ON THE ROAD - Pathfinder's 3.3 liter V6 engine uses single overhead camshafts to produce 168 horsepower and 196 lb-ft of torque. It gives good off-the-line acceleration and good power to merge into freeway traffic. Also, over 90 percent of Pathfinder's torque comes on by the time the engine spins to 1500 rpm. This means that Pathfinder drivers need not rev the engine high to get good acceleration, or, in many cases, good pulling power while towing. The optional limited slip rear differential in our test vehicle provides extra traction on slippery roads, or on a great summer day, a slippery boat ramp. Our five-speed manual transmission is the standard Pathfinder gearbox, but we wished our test vehicle had come with the more popular four-speed automatic. Equipped with the automatic, the Pathfinder is rated to tow up to 5000 pound - 1500 pounds more than the stick-shift version.

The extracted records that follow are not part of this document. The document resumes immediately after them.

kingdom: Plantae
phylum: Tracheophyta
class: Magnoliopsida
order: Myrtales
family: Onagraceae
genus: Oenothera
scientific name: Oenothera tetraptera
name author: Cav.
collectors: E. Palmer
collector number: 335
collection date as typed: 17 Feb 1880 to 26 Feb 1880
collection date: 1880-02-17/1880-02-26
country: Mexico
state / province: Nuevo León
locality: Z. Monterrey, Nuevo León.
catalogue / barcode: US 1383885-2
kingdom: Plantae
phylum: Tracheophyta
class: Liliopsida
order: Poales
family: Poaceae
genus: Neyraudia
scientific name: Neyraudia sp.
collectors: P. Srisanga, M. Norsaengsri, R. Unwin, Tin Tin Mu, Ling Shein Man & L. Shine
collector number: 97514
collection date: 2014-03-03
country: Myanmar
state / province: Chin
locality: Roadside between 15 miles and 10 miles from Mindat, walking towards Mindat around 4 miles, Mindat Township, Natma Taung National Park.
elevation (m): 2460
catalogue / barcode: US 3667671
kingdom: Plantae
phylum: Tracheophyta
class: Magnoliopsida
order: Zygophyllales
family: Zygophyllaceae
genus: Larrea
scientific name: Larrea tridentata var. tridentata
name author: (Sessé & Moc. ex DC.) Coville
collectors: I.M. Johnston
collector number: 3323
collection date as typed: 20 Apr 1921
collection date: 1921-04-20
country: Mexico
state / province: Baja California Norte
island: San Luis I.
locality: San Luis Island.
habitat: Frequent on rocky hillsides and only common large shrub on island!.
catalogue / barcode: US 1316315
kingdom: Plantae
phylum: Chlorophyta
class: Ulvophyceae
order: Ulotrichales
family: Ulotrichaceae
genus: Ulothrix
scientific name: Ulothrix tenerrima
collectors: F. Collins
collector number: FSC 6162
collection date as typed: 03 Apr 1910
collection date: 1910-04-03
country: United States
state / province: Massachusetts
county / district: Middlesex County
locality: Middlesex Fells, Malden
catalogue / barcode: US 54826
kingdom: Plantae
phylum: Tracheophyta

BEHIND THE WHEEL - Pathfinder underpinnings use an independent front suspension with MacPherson struts and a solid rear axle setup. Both ends ride of soft coil springs and use anti-roll bars to keep the vehicle flat in the corners. The ride is exceptionally smooth on the road, and can handle relatively rough backcountry trails. Body roll in minimal, and the rack-and-pinion steering is nicely weighted. It uses a part-time 4WD system that can be activated up to 50 mph, which comes in handy on alternating patches of snow and ice. All Pathfinder models use front disc and rear drum brakes, with a sophisticated anti-lock braking system (ABS) as standard equipment. This system is designed to lower braking distances on loose dirt or gravel by measuring the amount of "skimming" inherent with conventional ABS systems in action on loose gravel or dirt. We feel however, that four-wheel disc brakes should be offered as either standard or optional equipment, as they were with the 1988 model.

SAFETY - Dual airbags, ABS and side impact beams are standard.

OPTIONS - Its off-road package added black exterior trim, and a limited slip rear differential for $249. The sunroof is a $999 extra, while the automatic climate control is $1199.